Current Exhibition: Burn Blue, Patrick Berran

On view September 5th - November 1st

Bio: Patrick Berran lives and works in the Outer Banks of North Carolina. Recent solo exhibitions include Chapter NY, New York City, NY, White Columns, Hunter Whitfield, London UK, and Reynolds Gallery in Richmond, VA. Recent group exhibitions include The American Academy of Arts and Letters New York, NY, Southampton Art Center, the Hall Art Foundation in Reading, VT, Rod Bianco, Oslo; M+B Gallery, Los Angeles; Indianapolis Museum of Contemporary Art, Indianapolis; and Gavin Brown’s Enterprise, New York.
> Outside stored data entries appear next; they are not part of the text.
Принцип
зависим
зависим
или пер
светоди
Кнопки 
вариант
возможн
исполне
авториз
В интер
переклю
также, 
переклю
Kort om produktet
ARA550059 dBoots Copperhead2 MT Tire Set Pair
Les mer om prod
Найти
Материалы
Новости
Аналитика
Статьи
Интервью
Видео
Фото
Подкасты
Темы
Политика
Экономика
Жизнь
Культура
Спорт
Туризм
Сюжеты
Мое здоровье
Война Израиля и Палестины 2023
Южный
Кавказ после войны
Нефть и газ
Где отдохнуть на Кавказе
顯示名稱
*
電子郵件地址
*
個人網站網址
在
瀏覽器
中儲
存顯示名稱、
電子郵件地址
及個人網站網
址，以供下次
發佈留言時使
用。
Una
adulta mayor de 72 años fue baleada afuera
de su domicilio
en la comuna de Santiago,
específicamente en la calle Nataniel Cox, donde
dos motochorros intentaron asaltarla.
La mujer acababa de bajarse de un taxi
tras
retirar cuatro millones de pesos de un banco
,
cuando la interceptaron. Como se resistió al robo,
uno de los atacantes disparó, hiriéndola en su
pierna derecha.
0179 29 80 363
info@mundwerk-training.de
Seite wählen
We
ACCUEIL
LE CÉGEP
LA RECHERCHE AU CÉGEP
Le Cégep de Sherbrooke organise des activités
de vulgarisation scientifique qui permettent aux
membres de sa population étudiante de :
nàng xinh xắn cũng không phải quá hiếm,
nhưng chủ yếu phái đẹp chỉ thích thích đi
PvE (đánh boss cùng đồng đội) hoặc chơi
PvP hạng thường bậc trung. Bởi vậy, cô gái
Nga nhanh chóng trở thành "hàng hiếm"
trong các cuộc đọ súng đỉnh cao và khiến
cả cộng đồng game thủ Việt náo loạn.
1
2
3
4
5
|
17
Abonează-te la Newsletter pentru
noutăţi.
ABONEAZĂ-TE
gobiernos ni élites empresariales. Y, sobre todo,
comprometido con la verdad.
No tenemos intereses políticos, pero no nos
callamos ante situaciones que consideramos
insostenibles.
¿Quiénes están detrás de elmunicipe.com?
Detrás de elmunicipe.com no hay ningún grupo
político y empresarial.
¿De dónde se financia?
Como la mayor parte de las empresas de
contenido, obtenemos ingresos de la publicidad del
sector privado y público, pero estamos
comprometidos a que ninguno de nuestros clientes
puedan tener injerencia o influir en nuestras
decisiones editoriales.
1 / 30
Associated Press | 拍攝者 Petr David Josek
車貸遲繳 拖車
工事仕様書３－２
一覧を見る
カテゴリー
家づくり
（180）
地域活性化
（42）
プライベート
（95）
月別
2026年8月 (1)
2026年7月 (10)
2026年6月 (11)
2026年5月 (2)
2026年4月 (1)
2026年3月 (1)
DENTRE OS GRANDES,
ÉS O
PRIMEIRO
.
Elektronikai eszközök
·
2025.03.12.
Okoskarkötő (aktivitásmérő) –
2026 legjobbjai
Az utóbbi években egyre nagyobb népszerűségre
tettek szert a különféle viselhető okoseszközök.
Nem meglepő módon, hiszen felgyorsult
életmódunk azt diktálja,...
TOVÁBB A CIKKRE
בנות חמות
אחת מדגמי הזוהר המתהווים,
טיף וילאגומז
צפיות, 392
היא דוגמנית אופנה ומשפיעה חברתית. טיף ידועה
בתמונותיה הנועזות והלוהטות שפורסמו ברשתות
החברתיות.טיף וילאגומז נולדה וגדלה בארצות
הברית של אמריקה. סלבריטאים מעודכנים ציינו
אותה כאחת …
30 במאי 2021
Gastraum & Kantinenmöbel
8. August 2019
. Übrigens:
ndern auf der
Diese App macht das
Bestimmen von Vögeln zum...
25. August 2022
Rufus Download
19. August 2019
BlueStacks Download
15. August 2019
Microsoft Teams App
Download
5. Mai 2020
Patrick has completed artist residencies at the Vermont Studio Center Johnson, VT, Constance Saltonstall Foundation for the Arts in Ithaca, NY, Dial House in Essex, United Kingdom as well as the Virginia Center for the Creative Arts in Amherst, VA. His work has been reviewed in the New York Times, Hyperallergic, the Brooklyn Rail and his work has been featured in Bomb Magazine, New American Painters, and Architectural Digest. In 2012 Berran was named one of Modern Painters’ 100 Artists to Watch. Patrick Berran’s work is in numerous private and public collections;  Hall Art Foundation, Fidelity, Capital One and Morgan Stanley among others. Patrick is represented by CHAPTER NY in New York City.

Burn Blue Press:

Style Weekly’s article

Art Currently’s write-up and interview

Press Release: Foyer is excited to present Burn Blue, an exhibition of new works by Patrick Berran, opening September 5th from 5:00-9:00pm at 16 W Broad street. Burn Blue marks a continuation of Berran’s multi-media painting practice which incorporates drawing, transfer processes and collage. In this new body of work, the hand is evident not only in the drawn or painted line but in the physicality of the surfaces; revealing collage’s ability to keep a record of actions such as cutting and building. Drawing on the history of modern painting, two different and opposed organizational structures emerge: that of the grid vs organic abstraction. Tension both within and between the paintings draws the viewer into an experience of varying degrees of resolution. All while Berran uses a completely new color palette; one that borders on the effusive if not purely celebratory. This dynamism is bolstered by his inclusion of large-scale painting for the first time in almost a decade. As a flame burning blue indicates pure combustion where nothing is wasted, Burn Blue chronicles a striving towards distillation in art and a full-hearted embrace of life.